8. Build and Launch the Gradio Interface
This final cell sets up the interactive chatbot. You can enter text or upload an image, and the respective functions are triggered.

In [10]:
with gr.Blocks() as demo:
    gr.Markdown("## Food Chatbot & Ensemble Image Classifier")
    gr.Markdown(
        "Ask me food-related questions (e.g., 'What is the calorie content of an avocado?') or type 'show me pizza' for a sample image. "
        "You can also upload a food image for classification."
    )

    # Shared state for the conversation history.
    state = gr.State([])

    # Chat display area (shows the conversation as a list of message pairs).
    chatbot = gr.Chatbot()

    with gr.Row():
        txt = gr.Textbox(placeholder="Enter your message here", label="Chat Input")
        send_button = gr.Button("Send")

    # Image upload component.
    img_input = gr.Image(type="numpy", label="Upload Food Image for Classification")

    # When "Send" is clicked, update the chat with the text response.
    send_button.click(fn=chat_response,
                      inputs=[txt, state],
                      outputs=[txt, chatbot, state])

    # When an image is uploaded, classify it and update the chat.
    img_input.change(fn=classify_uploaded_image,
                     inputs=[img_input, state],
                     outputs=[chatbot, state])

demo.launch()




Running Gradio in a Colab notebook requires sharing enabled. Automatically setting `share=True` (you can turn this off by setting `share=False` in `launch()` explicitly).

Colab notebook detected. To show errors in colab notebook, set debug=True in launch()
* Running on public URL: https://4729bca723885eba59.gradio.live

This share link expires in 72 hours. For free permanent hosting and GPU upgrades, run `gradio deploy` from the terminal in the working directory to deploy to Hugging Face Spaces (https://huggingface.co/spaces)
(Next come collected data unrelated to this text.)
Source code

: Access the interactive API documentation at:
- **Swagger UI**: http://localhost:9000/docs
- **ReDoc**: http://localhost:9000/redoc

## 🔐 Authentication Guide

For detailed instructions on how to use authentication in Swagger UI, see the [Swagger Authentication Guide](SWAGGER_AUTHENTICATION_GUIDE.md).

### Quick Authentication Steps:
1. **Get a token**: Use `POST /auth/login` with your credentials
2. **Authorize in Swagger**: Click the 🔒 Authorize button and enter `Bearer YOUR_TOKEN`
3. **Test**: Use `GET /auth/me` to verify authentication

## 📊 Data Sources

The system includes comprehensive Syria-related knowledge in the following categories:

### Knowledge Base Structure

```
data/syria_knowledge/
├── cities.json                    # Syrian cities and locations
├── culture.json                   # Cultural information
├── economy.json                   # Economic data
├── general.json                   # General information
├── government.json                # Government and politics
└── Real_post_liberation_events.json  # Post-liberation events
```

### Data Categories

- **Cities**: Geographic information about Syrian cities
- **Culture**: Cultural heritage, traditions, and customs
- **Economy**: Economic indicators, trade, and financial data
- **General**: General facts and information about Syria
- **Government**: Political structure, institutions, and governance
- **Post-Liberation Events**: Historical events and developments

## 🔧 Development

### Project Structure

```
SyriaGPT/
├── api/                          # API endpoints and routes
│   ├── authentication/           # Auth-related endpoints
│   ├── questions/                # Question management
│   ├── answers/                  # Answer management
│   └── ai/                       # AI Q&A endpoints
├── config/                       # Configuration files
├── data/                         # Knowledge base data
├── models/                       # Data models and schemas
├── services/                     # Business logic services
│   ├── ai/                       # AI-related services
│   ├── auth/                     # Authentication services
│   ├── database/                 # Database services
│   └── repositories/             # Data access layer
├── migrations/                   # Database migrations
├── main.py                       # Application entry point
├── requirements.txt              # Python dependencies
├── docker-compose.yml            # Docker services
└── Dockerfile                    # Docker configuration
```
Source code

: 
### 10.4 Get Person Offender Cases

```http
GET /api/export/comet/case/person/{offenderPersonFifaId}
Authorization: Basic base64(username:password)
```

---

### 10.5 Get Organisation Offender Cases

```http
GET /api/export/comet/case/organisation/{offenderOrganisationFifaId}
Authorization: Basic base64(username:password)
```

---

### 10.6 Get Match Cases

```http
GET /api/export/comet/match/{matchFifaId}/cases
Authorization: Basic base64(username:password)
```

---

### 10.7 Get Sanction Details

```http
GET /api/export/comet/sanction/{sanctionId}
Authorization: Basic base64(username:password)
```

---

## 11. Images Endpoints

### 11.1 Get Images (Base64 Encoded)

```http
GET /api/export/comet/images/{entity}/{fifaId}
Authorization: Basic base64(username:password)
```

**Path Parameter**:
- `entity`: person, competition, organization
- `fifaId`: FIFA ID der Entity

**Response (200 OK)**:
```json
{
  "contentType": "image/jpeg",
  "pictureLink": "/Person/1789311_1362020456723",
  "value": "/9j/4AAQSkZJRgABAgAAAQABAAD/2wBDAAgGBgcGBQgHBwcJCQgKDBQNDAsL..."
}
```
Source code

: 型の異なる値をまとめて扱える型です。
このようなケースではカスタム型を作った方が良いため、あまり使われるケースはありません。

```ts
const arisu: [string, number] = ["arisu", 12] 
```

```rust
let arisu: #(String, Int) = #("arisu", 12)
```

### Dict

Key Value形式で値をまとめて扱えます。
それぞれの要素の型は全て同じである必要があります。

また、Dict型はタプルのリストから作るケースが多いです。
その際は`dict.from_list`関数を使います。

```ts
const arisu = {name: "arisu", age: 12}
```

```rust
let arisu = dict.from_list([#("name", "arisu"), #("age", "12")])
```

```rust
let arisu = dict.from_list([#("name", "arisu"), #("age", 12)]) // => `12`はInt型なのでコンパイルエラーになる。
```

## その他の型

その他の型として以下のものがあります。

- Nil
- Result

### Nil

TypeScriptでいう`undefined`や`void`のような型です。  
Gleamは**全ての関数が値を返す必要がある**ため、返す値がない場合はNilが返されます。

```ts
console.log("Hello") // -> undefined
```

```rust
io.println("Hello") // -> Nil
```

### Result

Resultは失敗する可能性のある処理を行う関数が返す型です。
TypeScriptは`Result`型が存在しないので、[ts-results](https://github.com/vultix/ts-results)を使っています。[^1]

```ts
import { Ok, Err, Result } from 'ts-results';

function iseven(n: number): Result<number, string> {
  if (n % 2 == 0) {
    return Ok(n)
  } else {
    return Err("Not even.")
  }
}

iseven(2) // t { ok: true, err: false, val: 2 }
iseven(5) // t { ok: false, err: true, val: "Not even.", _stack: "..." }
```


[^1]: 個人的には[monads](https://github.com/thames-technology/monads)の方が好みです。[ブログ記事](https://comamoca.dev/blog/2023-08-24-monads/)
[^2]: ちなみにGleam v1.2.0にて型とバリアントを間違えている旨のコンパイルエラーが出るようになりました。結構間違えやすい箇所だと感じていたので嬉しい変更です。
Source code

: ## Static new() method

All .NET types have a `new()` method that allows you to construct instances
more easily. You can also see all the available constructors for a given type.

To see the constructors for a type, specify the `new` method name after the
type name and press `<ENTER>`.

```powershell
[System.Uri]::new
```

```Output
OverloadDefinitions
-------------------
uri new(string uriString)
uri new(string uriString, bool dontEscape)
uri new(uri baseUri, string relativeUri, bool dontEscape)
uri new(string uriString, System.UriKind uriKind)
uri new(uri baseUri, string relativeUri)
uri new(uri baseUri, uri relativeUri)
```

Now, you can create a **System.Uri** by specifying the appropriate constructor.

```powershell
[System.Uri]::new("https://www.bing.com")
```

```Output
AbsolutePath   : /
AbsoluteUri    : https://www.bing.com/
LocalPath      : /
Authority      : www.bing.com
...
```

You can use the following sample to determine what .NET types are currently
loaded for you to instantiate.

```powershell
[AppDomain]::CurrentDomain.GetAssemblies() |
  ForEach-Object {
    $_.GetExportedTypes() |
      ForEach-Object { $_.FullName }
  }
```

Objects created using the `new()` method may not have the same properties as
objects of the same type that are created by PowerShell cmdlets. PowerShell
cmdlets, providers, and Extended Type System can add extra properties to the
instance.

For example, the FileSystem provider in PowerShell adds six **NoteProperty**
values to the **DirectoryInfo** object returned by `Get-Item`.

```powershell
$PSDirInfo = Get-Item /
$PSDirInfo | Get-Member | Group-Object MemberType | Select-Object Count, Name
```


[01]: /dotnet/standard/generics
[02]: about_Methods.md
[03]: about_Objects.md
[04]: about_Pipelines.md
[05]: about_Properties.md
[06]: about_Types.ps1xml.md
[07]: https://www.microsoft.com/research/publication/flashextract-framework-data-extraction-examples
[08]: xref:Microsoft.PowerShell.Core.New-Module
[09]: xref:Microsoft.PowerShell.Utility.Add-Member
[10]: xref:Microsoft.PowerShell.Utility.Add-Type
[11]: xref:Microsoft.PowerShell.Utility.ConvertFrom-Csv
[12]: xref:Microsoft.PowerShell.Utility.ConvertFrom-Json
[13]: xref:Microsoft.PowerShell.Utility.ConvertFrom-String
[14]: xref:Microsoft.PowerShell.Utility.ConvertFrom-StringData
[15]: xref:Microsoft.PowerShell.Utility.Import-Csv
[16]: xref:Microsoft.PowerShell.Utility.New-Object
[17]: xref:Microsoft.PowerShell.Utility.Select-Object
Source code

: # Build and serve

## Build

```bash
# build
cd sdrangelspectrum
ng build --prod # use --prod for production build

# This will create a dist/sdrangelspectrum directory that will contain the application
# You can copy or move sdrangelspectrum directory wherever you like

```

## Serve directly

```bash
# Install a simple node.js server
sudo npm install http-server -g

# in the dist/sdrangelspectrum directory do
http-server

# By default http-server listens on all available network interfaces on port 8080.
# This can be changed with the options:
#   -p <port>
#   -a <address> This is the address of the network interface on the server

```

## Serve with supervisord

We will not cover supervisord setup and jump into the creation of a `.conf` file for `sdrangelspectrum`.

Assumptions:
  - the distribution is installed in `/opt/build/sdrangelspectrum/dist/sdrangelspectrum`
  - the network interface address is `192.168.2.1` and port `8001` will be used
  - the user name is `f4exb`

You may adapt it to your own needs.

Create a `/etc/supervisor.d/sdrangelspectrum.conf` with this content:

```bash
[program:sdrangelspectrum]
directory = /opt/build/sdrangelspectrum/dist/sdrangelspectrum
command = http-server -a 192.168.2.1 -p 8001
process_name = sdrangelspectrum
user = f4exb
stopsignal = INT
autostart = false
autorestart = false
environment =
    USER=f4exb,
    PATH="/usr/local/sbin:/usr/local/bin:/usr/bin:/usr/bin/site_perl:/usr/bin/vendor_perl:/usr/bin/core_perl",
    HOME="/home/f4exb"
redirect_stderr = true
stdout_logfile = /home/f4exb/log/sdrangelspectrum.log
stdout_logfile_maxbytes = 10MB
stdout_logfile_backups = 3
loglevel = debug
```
An ensemble food image classifier using three models—InceptionV3, EfficientNetB0, and ResNet50—each ideally fine‐tuned on the Food-101 dataset. (If you don’t have Food‑101–fine‐tuned weights, the code will fall back to ImageNet‑trained weights.) This ensemble approach combines the predictions from all three models to give you a more accurate (and in some cases faster) prediction. We’ve also optimized the code for a quicker response.